[[ Supplied data, beginning ]]
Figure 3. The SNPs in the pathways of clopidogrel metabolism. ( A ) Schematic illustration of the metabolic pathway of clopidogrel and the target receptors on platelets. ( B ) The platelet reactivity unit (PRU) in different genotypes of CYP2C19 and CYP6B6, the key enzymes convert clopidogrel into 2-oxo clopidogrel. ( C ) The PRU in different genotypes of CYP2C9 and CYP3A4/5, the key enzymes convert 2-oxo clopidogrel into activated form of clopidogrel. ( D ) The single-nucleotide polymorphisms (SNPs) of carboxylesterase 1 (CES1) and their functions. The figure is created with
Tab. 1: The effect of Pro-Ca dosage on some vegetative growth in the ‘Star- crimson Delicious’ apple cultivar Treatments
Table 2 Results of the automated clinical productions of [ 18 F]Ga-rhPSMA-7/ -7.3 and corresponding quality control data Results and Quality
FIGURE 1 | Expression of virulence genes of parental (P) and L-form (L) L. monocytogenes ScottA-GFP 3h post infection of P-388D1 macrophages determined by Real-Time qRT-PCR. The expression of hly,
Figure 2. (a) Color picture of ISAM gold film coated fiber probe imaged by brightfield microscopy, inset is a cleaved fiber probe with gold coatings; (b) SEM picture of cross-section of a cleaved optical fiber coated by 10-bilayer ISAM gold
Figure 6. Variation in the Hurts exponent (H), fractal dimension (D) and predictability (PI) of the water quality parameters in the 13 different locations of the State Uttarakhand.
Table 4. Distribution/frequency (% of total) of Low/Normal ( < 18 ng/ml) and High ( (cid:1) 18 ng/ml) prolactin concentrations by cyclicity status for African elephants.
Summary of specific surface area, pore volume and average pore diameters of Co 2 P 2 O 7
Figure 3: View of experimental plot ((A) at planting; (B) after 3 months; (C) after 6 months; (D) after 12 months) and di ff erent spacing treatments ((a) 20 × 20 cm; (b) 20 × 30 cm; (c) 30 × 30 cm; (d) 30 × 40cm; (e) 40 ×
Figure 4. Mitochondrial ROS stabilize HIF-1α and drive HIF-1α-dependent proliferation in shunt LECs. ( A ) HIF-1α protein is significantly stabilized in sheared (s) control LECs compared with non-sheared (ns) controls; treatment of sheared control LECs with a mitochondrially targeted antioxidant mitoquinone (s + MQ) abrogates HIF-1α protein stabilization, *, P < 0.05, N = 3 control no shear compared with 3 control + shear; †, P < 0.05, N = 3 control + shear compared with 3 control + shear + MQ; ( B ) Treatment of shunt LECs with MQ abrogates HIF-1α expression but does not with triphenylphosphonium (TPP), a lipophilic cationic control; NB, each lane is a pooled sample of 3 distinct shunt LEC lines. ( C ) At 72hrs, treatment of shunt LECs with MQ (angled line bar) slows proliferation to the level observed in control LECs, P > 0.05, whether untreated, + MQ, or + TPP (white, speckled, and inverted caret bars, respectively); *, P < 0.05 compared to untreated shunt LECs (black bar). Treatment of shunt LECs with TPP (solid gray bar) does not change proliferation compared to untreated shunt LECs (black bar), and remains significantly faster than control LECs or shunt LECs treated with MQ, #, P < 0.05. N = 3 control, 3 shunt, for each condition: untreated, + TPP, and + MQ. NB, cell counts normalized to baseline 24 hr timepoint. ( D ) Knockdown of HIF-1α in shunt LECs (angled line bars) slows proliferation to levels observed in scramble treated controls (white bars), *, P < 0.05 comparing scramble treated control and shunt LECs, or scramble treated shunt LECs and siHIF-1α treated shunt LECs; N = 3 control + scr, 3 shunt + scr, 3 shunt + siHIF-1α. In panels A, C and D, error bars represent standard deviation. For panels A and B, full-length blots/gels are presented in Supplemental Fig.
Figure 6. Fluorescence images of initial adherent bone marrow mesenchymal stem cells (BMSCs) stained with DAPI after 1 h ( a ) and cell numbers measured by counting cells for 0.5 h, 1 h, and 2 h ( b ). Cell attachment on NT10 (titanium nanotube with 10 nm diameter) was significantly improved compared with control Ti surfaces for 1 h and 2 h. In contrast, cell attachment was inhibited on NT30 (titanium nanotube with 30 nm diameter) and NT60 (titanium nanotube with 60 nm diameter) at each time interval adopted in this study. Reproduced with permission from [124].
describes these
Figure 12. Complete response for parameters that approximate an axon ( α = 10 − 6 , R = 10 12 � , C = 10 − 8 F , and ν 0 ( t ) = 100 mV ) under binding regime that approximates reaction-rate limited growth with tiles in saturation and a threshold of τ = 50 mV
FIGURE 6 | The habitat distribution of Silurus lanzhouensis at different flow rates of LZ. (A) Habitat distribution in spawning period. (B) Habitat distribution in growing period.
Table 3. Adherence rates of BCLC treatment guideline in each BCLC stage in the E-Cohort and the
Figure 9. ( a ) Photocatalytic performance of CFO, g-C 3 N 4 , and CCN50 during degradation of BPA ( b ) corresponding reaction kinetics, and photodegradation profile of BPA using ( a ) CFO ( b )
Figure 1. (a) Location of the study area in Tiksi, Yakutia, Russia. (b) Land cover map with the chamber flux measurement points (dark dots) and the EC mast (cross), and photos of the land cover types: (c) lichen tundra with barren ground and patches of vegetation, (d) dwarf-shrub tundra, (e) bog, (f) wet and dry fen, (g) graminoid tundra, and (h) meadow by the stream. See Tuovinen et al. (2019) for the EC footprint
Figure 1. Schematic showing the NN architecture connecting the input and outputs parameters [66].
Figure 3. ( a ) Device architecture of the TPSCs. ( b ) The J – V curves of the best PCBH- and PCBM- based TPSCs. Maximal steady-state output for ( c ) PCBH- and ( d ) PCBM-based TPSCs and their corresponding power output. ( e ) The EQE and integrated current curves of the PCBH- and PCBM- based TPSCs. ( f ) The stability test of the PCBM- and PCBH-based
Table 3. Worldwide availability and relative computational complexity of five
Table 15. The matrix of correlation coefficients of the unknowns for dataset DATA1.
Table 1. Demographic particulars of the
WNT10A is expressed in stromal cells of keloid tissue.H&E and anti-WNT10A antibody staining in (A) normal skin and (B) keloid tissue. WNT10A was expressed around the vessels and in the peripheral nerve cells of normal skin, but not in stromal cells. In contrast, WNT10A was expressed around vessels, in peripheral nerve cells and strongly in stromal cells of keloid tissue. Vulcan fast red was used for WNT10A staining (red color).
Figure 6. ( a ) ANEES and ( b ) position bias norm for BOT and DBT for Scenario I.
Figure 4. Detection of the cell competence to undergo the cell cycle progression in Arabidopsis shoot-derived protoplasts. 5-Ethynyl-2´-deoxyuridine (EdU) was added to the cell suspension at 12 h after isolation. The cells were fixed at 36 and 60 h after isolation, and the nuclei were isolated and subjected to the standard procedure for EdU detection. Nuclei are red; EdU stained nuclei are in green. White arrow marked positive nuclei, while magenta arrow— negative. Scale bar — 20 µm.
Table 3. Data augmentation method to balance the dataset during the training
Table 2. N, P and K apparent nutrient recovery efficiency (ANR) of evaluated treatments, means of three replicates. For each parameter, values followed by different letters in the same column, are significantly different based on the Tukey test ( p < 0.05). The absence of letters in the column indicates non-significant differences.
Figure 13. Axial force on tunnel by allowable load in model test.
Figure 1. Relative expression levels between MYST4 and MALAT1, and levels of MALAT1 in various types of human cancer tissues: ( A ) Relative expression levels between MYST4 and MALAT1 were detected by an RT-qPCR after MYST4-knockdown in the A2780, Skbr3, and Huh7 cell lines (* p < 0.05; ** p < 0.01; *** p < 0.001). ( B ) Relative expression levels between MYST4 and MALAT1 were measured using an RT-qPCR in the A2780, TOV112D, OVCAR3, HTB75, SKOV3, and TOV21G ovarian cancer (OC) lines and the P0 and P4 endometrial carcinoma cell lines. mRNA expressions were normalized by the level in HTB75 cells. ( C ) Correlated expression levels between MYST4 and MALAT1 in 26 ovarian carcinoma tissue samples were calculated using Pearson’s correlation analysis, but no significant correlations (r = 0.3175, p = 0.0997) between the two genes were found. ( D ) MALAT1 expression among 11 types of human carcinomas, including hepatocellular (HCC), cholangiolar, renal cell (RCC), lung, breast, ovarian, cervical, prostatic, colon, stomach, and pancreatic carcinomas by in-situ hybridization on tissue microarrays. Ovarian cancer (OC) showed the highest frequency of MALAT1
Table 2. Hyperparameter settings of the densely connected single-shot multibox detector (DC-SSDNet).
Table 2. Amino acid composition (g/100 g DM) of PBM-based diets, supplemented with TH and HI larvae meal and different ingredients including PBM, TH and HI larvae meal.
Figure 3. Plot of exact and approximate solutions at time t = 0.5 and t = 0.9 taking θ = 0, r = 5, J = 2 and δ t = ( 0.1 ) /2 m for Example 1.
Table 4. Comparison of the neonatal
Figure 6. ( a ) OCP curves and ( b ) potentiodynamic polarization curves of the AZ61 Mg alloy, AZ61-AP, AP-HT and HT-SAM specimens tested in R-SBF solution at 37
[[ Supplied data, end ]]
=== Your instructions ===
Only the lines from the beginning of the entries through the line bearing "Table 2 Results" should be returned, each exactly as written.

=== Solution for this task ===
Figure 3. The SNPs in the pathways of clopidogrel metabolism. ( A ) Schematic illustration of the metabolic pathway of clopidogrel and the target receptors on platelets. ( B ) The platelet reactivity unit (PRU) in different genotypes of CYP2C19 and CYP6B6, the key enzymes convert clopidogrel into 2-oxo clopidogrel. ( C ) The PRU in different genotypes of CYP2C9 and CYP3A4/5, the key enzymes convert 2-oxo clopidogrel into activated form of clopidogrel. ( D ) The single-nucleotide polymorphisms (SNPs) of carboxylesterase 1 (CES1) and their functions. The figure is created with
Tab. 1: The effect of Pro-Ca dosage on some vegetative growth in the ‘Star- crimson Delicious’ apple cultivar Treatments
Table 2 Results of the automated clinical productions of [ 18 F]Ga-rhPSMA-7/ -7.3 and corresponding quality control data Results and Quality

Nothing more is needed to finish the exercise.